If a parent questions, their children are isolated. Parents are intimidated and compliance becomes survival.
But here’s the bigger question: What is this money actually achieving?
The painful reality is this that the same parents paying remedial fees are still receiving poor academic results from their children. So, what exactly are we “remedying”?
In many cases, remedial lessons are not being used to address learning gaps. They are being used to rush through the syllabus. Most teachers do not even take time to sit down with learners and identify:
What exactly is the problem?
Which concepts were not understood?
Where the gaps actually are.
Instead, remedial has become an extension of normal teaching..... a tool to “finish the syllabus” and tick boxes during staff meetings. “I finished the syllabus in Term Two.”
It becomes a badge of honour. But at what cost? ..... The Learner is Being Left Behind
In every classroom, there are fast learners, average learners and slow learners. But today, many learners:
Are not given time for personal study
Don’t reflect on what they have learned
Don’t identify their own weaknesses
Why? Because they are constantly in class from as early as 4am through the entire school day, into the evening, weekends and holidays.

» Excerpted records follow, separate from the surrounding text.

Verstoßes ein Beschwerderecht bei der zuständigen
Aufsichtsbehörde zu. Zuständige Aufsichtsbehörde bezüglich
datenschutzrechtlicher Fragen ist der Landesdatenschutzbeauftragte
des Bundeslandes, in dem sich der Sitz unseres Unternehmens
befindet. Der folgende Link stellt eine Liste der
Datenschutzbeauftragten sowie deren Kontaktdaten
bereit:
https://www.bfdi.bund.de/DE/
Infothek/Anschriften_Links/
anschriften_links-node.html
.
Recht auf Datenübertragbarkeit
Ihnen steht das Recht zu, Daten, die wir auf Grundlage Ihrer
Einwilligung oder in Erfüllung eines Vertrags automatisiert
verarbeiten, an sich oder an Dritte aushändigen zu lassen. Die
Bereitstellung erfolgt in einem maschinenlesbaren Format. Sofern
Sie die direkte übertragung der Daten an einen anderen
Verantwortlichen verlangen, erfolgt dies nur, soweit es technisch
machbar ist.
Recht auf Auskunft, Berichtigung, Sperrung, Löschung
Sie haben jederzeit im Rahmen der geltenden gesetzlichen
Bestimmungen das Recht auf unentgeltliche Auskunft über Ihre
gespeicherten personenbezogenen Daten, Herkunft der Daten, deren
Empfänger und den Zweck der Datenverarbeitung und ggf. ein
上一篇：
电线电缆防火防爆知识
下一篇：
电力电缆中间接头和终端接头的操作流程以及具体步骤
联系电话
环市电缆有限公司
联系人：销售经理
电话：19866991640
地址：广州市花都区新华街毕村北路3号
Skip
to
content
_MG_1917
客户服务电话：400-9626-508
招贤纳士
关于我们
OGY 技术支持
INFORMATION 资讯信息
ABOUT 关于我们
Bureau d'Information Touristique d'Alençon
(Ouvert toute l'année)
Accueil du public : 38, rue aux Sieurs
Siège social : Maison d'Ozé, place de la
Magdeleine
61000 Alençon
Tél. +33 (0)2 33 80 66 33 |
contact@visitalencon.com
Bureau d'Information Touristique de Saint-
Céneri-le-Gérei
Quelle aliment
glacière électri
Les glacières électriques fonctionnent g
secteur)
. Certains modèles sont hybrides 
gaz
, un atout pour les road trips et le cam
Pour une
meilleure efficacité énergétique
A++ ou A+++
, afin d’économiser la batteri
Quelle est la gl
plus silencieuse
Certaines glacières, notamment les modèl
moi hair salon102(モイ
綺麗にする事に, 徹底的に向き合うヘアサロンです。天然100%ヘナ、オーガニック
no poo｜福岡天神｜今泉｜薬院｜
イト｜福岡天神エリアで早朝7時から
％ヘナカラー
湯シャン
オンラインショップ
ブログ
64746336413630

At what point does a child:
Think independently?
Practice concepts?
Build self-discipline in learning?
Instead of solving the problem, the teachers are compounding it. They are piling new content on top of ununderstood concepts, forgotten lessons and shaky foundations.
That is not remedy. That is academic overload.
Please note that there are growing concerns that in some schools over regular lessons being skipped or poorly attended, then later “taught” during (illegally) paid remedial sessions
Meaning:
Parents are indirectly paying for what teachers are already salaried by the government to do but those same lessons being signed off as “remedial.”
This is the reason that we must ask — Who is this system really serving?
Many parents see what is happening. They know something is wrong but when they speak up:
They are labelled “difficult” or “arrogant”
Their children are profiled
Some students are pushed out through intimidation
For this very reason, parents choose silence, even as they continue paying. But silence does not solve the problem. It sustains it. Perhaps the most glaring contradiction is this: Even new students (including those in Grade 10) are being charged remedial fees immediately upon admission before any assessment is done and any learning gaps are identified
So again, as parents we must ask: Remedial for what problem exactly?
This is where the debate must intensify because if we are collecting money to “fix” problems that have not even been identified, then we are no longer talking about education. We are talking about a systemic con.
Parents are not refusing to support their children. They are asking for one simple thing: Value. Transparency. Results.
If remedial money is to be collected:
Let it address specific weaknesses
Let it target real learning gaps
Let it produce measurable improvement
So that a parent can confidently say: “I paid for remedial and I can see the results.” Anything short of that raises serious questions.
This conversation is long overdue because education should never become a marketplace where desperation is exploited and where “remedy” becomes the very problem it was meant to solve.